Repeat the records verbatim and leave the pictures out of your copy.

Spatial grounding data
##############################
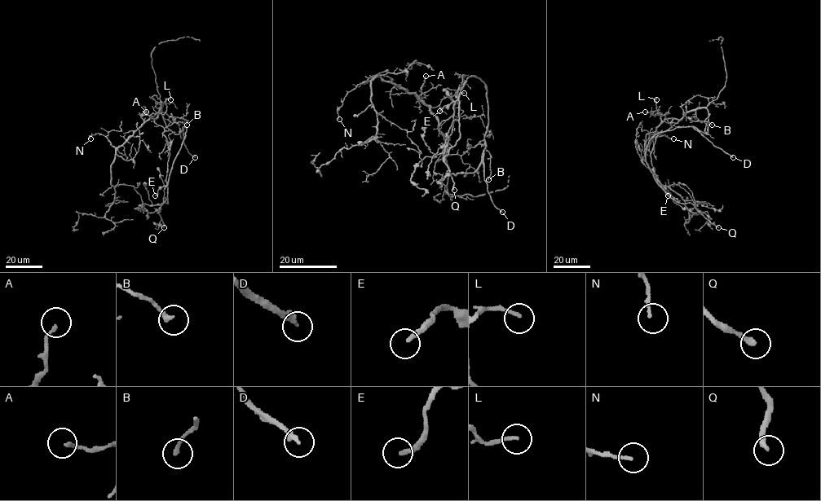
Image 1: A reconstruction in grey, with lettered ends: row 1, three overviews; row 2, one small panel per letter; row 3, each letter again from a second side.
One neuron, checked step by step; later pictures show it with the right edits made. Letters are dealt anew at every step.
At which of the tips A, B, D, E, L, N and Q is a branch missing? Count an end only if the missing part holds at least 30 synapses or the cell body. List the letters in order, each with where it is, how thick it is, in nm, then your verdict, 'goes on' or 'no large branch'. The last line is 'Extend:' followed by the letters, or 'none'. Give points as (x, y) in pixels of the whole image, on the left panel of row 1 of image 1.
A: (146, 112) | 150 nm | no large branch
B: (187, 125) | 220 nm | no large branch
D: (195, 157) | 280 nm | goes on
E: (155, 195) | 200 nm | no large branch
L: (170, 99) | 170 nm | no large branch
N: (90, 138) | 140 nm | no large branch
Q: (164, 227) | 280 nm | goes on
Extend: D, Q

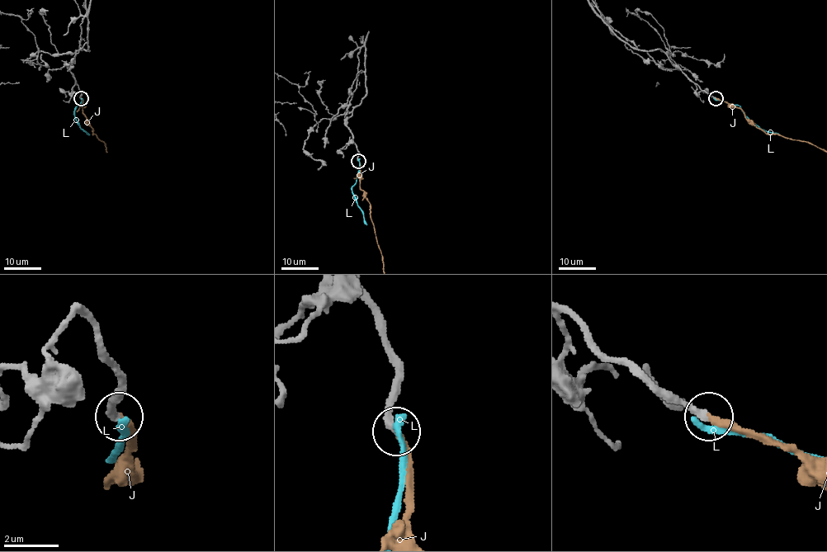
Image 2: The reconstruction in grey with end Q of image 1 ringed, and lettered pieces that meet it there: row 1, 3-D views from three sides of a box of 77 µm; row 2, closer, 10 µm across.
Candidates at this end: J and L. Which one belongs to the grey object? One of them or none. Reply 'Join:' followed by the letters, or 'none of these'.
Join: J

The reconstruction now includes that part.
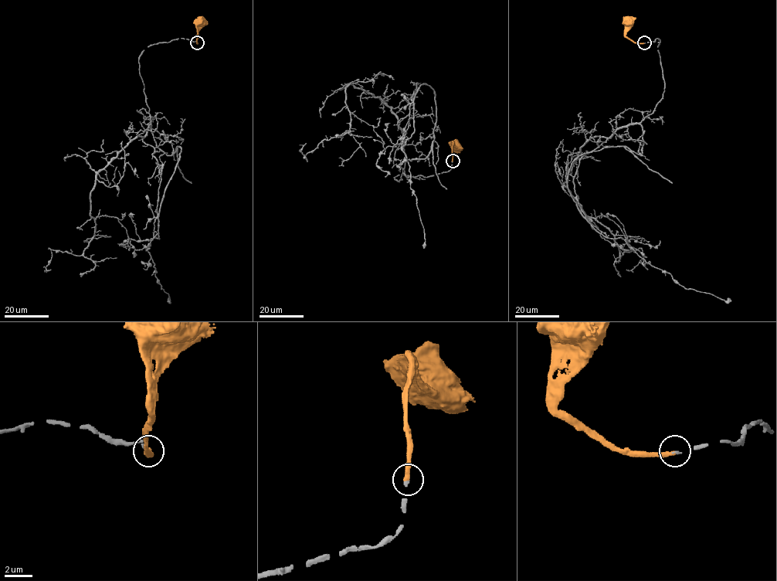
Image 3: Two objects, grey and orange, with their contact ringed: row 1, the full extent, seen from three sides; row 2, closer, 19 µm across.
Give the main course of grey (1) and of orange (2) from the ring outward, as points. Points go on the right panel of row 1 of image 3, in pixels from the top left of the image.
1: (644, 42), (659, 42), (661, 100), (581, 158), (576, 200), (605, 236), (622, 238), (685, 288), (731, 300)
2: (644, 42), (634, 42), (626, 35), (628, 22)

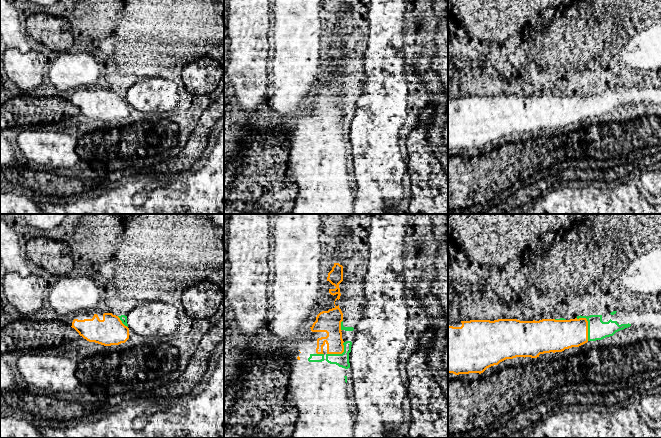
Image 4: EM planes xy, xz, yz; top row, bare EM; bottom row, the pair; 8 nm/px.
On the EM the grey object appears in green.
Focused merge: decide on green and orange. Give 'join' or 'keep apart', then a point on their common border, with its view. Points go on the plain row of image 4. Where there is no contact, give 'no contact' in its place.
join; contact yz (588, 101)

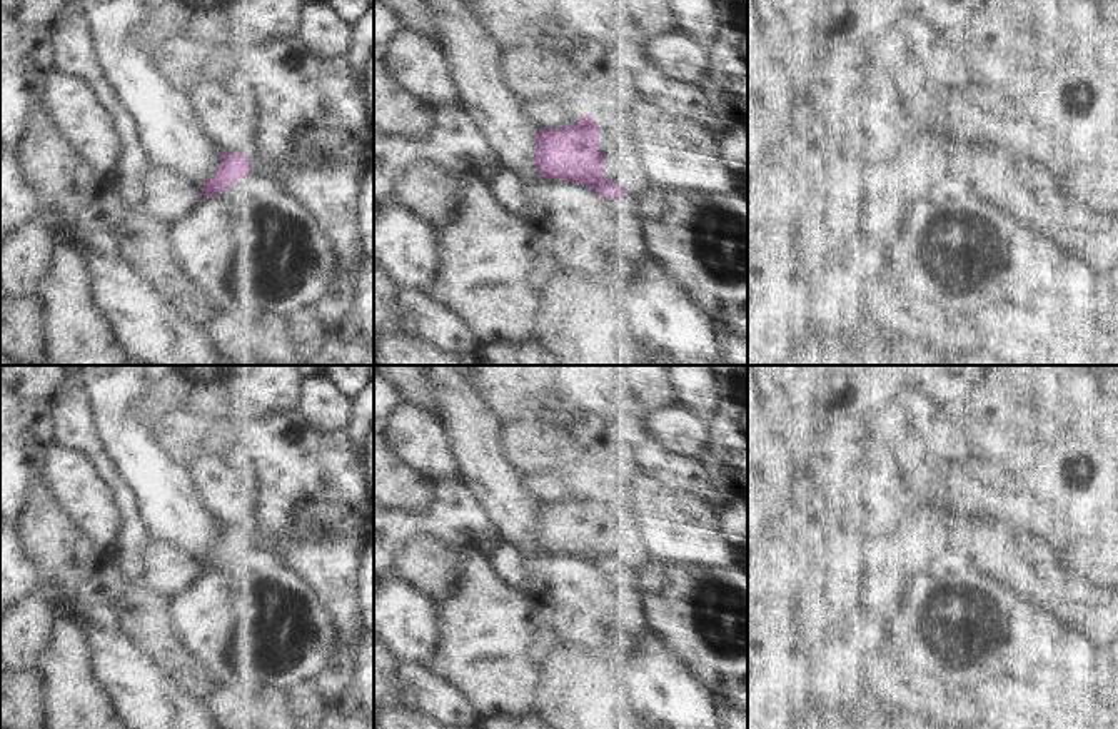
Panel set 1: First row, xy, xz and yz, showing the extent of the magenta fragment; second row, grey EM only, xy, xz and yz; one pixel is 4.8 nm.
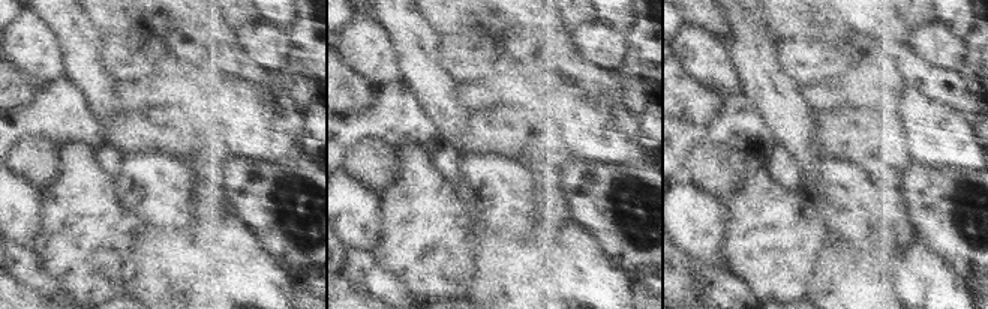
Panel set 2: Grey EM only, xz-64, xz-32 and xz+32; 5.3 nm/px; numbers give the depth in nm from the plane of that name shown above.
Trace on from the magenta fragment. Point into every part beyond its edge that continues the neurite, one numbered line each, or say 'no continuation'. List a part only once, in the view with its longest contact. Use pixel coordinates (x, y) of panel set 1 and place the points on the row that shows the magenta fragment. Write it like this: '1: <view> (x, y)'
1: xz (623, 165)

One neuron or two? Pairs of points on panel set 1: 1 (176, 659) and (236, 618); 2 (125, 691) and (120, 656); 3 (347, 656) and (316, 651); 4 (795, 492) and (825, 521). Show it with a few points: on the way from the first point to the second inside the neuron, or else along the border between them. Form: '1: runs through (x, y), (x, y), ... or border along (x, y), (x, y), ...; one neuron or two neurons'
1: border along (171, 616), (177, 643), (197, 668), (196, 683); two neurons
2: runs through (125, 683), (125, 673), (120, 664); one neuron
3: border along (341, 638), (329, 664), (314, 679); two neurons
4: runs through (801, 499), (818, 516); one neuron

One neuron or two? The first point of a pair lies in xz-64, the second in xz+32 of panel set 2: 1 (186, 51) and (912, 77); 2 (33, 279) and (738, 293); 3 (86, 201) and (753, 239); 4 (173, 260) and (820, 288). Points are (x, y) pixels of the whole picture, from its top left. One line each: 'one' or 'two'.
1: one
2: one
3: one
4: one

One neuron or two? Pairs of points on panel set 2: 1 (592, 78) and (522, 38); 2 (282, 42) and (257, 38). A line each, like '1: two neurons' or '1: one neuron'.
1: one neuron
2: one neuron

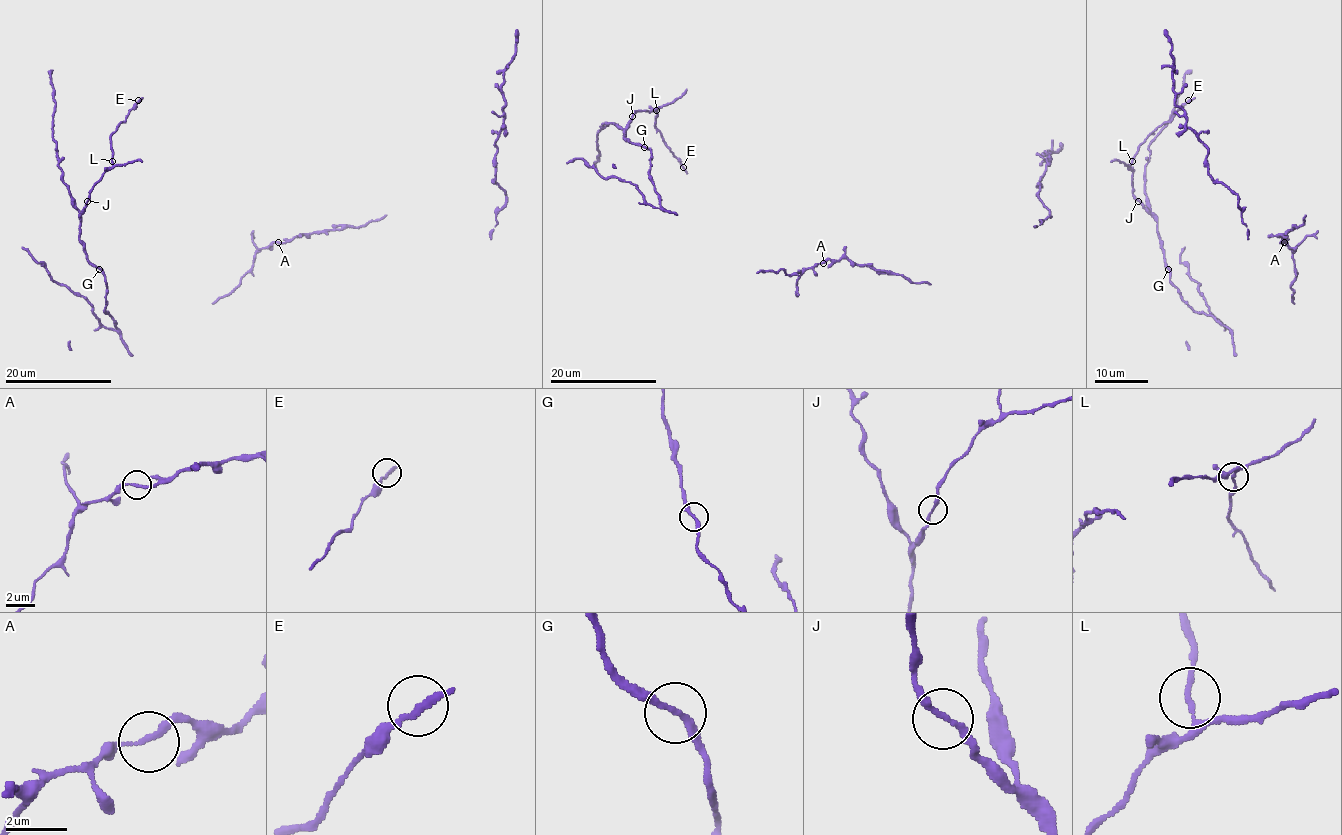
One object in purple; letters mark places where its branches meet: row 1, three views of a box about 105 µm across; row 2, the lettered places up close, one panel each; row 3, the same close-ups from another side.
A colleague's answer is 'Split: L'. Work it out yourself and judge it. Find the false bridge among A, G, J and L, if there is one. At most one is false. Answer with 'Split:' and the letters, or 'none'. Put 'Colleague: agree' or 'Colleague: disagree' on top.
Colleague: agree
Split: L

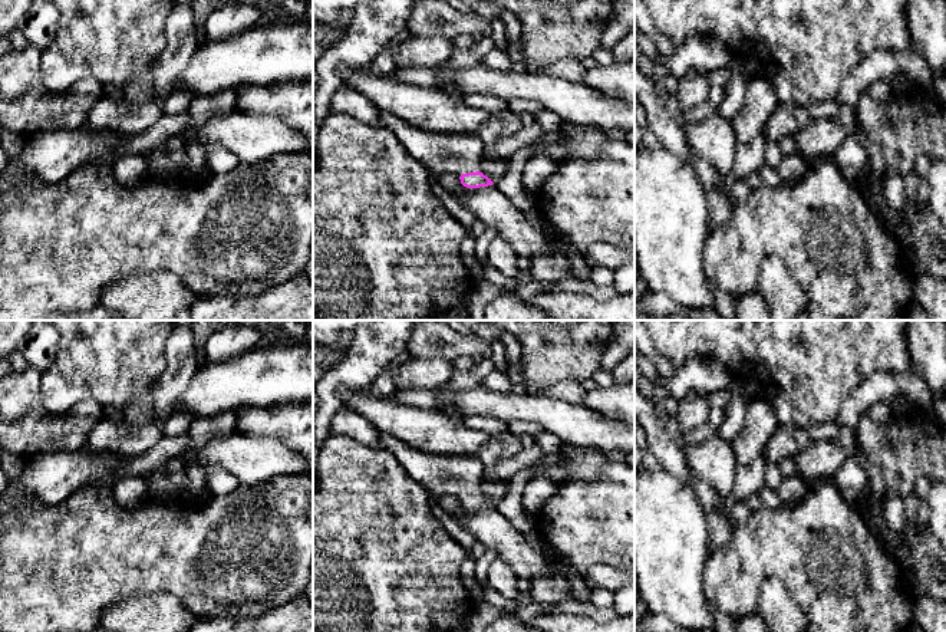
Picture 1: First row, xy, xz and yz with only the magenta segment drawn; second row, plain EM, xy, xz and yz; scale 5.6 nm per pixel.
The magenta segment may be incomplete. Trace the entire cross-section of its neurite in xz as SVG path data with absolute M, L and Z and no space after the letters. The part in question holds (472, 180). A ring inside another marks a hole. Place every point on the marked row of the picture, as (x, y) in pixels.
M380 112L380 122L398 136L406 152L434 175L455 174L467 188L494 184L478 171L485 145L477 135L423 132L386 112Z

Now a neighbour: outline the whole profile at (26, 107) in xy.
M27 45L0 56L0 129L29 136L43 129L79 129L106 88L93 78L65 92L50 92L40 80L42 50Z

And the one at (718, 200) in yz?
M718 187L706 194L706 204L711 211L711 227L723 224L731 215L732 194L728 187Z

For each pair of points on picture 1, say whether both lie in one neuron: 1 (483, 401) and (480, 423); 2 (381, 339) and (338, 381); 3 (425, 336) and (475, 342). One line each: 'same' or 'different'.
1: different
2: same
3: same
##############################
• Problem solution
Image 1: A reconstruction in grey, with lettered ends: row 1, three overviews; row 2, one small panel per letter; row 3, each letter again from a second side.
One neuron, checked step by step; later pictures show it with the right edits made. Letters are dealt anew at every step.
At which of the tips A, B, D, E, L, N and Q is a branch missing? Count an end only if the missing part holds at least 30 synapses or the cell body. List the letters in order, each with where it is, how thick it is, in nm, then your verdict, 'goes on' or 'no large branch'. The last line is 'Extend:' followed by the letters, or 'none'. Give points as (x, y) in pixels of the whole image, on the left panel of row 1 of image 1.
A: (146, 112) | 150 nm | no large branch
B: (187, 125) | 220 nm | no large branch
D: (195, 157) | 280 nm | goes on
E: (155, 195) | 200 nm | no large branch
L: (170, 99) | 170 nm | no large branch
N: (90, 138) | 140 nm | no large branch
Q: (164, 227) | 280 nm | goes on
Extend: D, Q

Image 2: The reconstruction in grey with end Q of image 1 ringed, and lettered pieces that meet it there: row 1, 3-D views from three sides of a box of 77 µm; row 2, closer, 10 µm across.
Candidates at this end: J and L. Which one belongs to the grey object? One of them or none. Reply 'Join:' followed by the letters, or 'none of these'.
Join: J

The reconstruction now includes that part.
Image 3: Two objects, grey and orange, with their contact ringed: row 1, the full extent, seen from three sides; row 2, closer, 19 µm across.
Give the main course of grey (1) and of orange (2) from the ring outward, as points. Points go on the right panel of row 1 of image 3, in pixels from the top left of the image.
1: (644, 42), (659, 42), (661, 100), (581, 158), (576, 200), (605, 236), (622, 238), (685, 288), (731, 300)
2: (644, 42), (634, 42), (626, 35), (628, 22)

Image 4: EM planes xy, xz, yz; top row, bare EM; bottom row, the pair; 8 nm/px.
On the EM the grey object appears in green.
Focused merge: decide on green and orange. Give 'join' or 'keep apart', then a point on their common border, with its view. Points go on the plain row of image 4. Where there is no contact, give 'no contact' in its place.
join; contact yz (588, 101)

Panel set 1: First row, xy, xz and yz, showing the extent of the magenta fragment; second row, grey EM only, xy, xz and yz; one pixel is 4.8 nm.
Panel set 2: Grey EM only, xz-64, xz-32 and xz+32; 5.3 nm/px; numbers give the depth in nm from the plane of that name shown above.
Trace on from the magenta fragment. Point into every part beyond its edge that continues the neurite, one numbered line each, or say 'no continuation'. List a part only once, in the view with its longest contact. Use pixel coordinates (x, y) of panel set 1 and place the points on the row that shows the magenta fragment. Write it like this: '1: <view> (x, y)'
1: xz (623, 165)

One neuron or two? Pairs of points on panel set 1: 1 (176, 659) and (236, 618); 2 (125, 691) and (120, 656); 3 (347, 656) and (316, 651); 4 (795, 492) and (825, 521). Show it with a few points: on the way from the first point to the second inside the neuron, or else along the border between them. Form: '1: runs through (x, y), (x, y), ... or border along (x, y), (x, y), ...; one neuron or two neurons'
1: border along (171, 616), (177, 643), (197, 668), (196, 683); two neurons
2: runs through (125, 683), (125, 673), (120, 664); one neuron
3: border along (341, 638), (329, 664), (314, 679); two neurons
4: runs through (801, 499), (818, 516); one neuron

One neuron or two? The first point of a pair lies in xz-64, the second in xz+32 of panel set 2: 1 (186, 51) and (912, 77); 2 (33, 279) and (738, 293); 3 (86, 201) and (753, 239); 4 (173, 260) and (820, 288). Points are (x, y) pixels of the whole picture, from its top left. One line each: 'one' or 'two'.
1: one
2: one
3: one
4: one

One neuron or two? Pairs of points on panel set 2: 1 (592, 78) and (522, 38); 2 (282, 42) and (257, 38). A line each, like '1: two neurons' or '1: one neuron'.
1: one neuron
2: one neuron

One object in purple; letters mark places where its branches meet: row 1, three views of a box about 105 µm across; row 2, the lettered places up close, one panel each; row 3, the same close-ups from another side.
A colleague's answer is 'Split: L'. Work it out yourself and judge it. Find the false bridge among A, G, J and L, if there is one. At most one is false. Answer with 'Split:' and the letters, or 'none'. Put 'Colleague: agree' or 'Colleague: disagree' on top.
Colleague: agree
Split: L

Picture 1: First row, xy, xz and yz with only the magenta segment drawn; second row, plain EM, xy, xz and yz; scale 5.6 nm per pixel.
The magenta segment may be incomplete. Trace the entire cross-section of its neurite in xz as SVG path data with absolute M, L and Z and no space after the letters. The part in question holds (472, 180). A ring inside another marks a hole. Place every point on the marked row of the picture, as (x, y) in pixels.
M380 112L380 122L398 136L406 152L434 175L455 174L467 188L494 184L478 171L485 145L477 135L423 132L386 112Z

Now a neighbour: outline the whole profile at (26, 107) in xy.
M27 45L0 56L0 129L29 136L43 129L79 129L106 88L93 78L65 92L50 92L40 80L42 50Z

And the one at (718, 200) in yz?
M718 187L706 194L706 204L711 211L711 227L723 224L731 215L732 194L728 187Z

For each pair of points on picture 1, say whether both lie in one neuron: 1 (483, 401) and (480, 423); 2 (381, 339) and (338, 381); 3 (425, 336) and (475, 342). One line each: 'same' or 'different'.
1: different
2: same
3: same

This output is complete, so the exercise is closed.